DEINE AUFGABE:
Setze die Zeilen aller Einträge in eine nummerierte Liste und lass leere Zeilen weg.

MATERIAL:
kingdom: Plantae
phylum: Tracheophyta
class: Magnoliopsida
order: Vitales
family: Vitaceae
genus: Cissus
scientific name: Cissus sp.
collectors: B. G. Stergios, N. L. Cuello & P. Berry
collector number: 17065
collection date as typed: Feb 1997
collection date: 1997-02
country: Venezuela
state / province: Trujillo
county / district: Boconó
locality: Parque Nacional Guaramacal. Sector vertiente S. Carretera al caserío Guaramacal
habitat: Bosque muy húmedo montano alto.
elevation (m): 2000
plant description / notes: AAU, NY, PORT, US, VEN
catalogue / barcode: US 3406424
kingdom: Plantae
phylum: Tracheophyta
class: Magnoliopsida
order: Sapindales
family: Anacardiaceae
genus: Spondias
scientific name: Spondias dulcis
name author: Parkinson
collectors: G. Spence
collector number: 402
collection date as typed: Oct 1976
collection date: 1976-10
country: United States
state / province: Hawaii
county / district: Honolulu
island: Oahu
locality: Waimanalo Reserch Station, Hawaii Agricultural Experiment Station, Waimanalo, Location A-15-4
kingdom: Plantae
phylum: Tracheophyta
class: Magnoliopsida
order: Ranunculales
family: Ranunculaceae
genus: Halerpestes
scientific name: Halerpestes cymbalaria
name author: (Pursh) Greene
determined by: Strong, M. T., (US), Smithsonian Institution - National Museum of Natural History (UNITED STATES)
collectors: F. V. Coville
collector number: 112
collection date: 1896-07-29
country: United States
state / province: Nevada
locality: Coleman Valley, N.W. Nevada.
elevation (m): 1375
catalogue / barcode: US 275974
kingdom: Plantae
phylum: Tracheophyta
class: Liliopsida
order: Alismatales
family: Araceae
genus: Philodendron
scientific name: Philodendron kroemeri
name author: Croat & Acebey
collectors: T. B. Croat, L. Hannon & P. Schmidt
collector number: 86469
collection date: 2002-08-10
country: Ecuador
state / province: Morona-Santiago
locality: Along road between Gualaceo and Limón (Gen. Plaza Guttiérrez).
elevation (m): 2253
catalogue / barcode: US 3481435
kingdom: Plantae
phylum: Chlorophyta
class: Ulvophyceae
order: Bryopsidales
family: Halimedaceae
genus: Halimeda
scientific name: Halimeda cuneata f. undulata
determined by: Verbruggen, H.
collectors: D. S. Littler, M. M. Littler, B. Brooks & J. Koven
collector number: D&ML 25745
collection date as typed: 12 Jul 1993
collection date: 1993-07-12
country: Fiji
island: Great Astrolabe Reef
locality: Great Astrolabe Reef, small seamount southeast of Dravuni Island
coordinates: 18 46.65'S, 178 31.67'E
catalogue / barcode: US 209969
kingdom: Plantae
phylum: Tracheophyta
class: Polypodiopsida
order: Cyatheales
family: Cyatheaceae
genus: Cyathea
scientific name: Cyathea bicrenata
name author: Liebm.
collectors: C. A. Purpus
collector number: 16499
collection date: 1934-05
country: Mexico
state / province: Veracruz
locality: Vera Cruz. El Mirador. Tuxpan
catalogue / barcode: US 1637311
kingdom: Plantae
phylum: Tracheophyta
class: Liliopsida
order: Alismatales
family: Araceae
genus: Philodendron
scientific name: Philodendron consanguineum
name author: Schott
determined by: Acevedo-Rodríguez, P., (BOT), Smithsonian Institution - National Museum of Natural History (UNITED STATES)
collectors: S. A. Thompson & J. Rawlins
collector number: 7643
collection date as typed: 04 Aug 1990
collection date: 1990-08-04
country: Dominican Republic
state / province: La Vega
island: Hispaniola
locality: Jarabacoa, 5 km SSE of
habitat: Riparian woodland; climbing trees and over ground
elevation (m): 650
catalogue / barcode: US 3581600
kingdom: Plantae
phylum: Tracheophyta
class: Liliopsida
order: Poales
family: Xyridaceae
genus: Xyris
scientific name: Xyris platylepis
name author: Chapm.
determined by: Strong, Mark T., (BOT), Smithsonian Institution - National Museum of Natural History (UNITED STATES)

ERGEBNIS:
1. kingdom: Plantae
2. phylum: Tracheophyta
3. class: Magnoliopsida
4. order: Vitales
5. family: Vitaceae
6. genus: Cissus
7. scientific name: Cissus sp.
8. collectors: B. G. Stergios, N. L. Cuello & P. Berry
9. collector number: 17065
10. collection date as typed: Feb 1997
11. collection date: 1997-02
12. country: Venezuela
13. state / province: Trujillo
14. county / district: Boconó
15. locality: Parque Nacional Guaramacal. Sector vertiente S. Carretera al caserío Guaramacal
16. habitat: Bosque muy húmedo montano alto.
17. elevation (m): 2000
18. plant description / notes: AAU, NY, PORT, US, VEN
19. catalogue / barcode: US 3406424
20. kingdom: Plantae
21. phylum: Tracheophyta
22. class: Magnoliopsida
23. order: Sapindales
24. family: Anacardiaceae
25. genus: Spondias
26. scientific name: Spondias dulcis
27. name author: Parkinson
28. collectors: G. Spence
29. collector number: 402
30. collection date as typed: Oct 1976
31. collection date: 1976-10
32. country: United States
33. state / province: Hawaii
34. county / district: Honolulu
35. island: Oahu
36. locality: Waimanalo Reserch Station, Hawaii Agricultural Experiment Station, Waimanalo, Location A-15-4
37. kingdom: Plantae
38. phylum: Tracheophyta
39. class: Magnoliopsida
40. order: Ranunculales
41. family: Ranunculaceae
42. genus: Halerpestes
43. scientific name: Halerpestes cymbalaria
44. name author: (Pursh) Greene
45. determined by: Strong, M. T., (US), Smithsonian Institution - National Museum of Natural History (UNITED STATES)
46. collectors: F. V. Coville
47. collector number: 112
48. collection date: 1896-07-29
49. country: United States
50. state / province: Nevada
51. locality: Coleman Valley, N.W. Nevada.
52. elevation (m): 1375
53. catalogue / barcode: US 275974
54. kingdom: Plantae
55. phylum: Tracheophyta
56. class: Liliopsida
57. order: Alismatales
58. family: Araceae
59. genus: Philodendron
60. scientific name: Philodendron kroemeri
61. name author: Croat & Acebey
62. collectors: T. B. Croat, L. Hannon & P. Schmidt
63. collector number: 86469
64. collection date: 2002-08-10
65. country: Ecuador
66. state / province: Morona-Santiago
67. locality: Along road between Gualaceo and Limón (Gen. Plaza Guttiérrez).
68. elevation (m): 2253
69. catalogue / barcode: US 3481435
70. kingdom: Plantae
71. phylum: Chlorophyta
72. class: Ulvophyceae
73. order: Bryopsidales
74. family: Halimedaceae
75. genus: Halimeda
76. scientific name: Halimeda cuneata f. undulata
77. determined by: Verbruggen, H.
78. collectors: D. S. Littler, M. M. Littler, B. Brooks & J. Koven
79. collector number: D&ML 25745
80. collection date as typed: 12 Jul 1993
81. collection date: 1993-07-12
82. country: Fiji
83. island: Great Astrolabe Reef
84. locality: Great Astrolabe Reef, small seamount southeast of Dravuni Island
85. coordinates: 18 46.65'S, 178 31.67'E
86. catalogue / barcode: US 209969
87. kingdom: Plantae
88. phylum: Tracheophyta
89. class: Polypodiopsida
90. order: Cyatheales
91. family: Cyatheaceae
92. genus: Cyathea
93. scientific name: Cyathea bicrenata
94. name author: Liebm.
95. collectors: C. A. Purpus
96. collector number: 16499
97. collection date: 1934-05
98. country: Mexico
99. state / province: Veracruz
100. locality: Vera Cruz. El Mirador. Tuxpan
101. catalogue / barcode: US 1637311
102. kingdom: Plantae
103. phylum: Tracheophyta
104. class: Liliopsida
105. order: Alismatales
106. family: Araceae
107. genus: Philodendron
108. scientific name: Philodendron consanguineum
109. name author: Schott
110. determined by: Acevedo-Rodríguez, P., (BOT), Smithsonian Institution - National Museum of Natural History (UNITED STATES)
111. collectors: S. A. Thompson & J. Rawlins
112. collector number: 7643
113. collection date as typed: 04 Aug 1990
114. collection date: 1990-08-04
115. country: Dominican Republic
116. state / province: La Vega
117. island: Hispaniola
118. locality: Jarabacoa, 5 km SSE of
119. habitat: Riparian woodland; climbing trees and over ground
120. elevation (m): 650
121. catalogue / barcode: US 3581600
122. kingdom: Plantae
123. phylum: Tracheophyta
124. class: Liliopsida
125. order: Poales
126. family: Xyridaceae
127. genus: Xyris
128. scientific name: Xyris platylepis
129. name author: Chapm.
130. determined by: Strong, Mark T., (BOT), Smithsonian Institution - National Museum of Natural History (UNITED STATES)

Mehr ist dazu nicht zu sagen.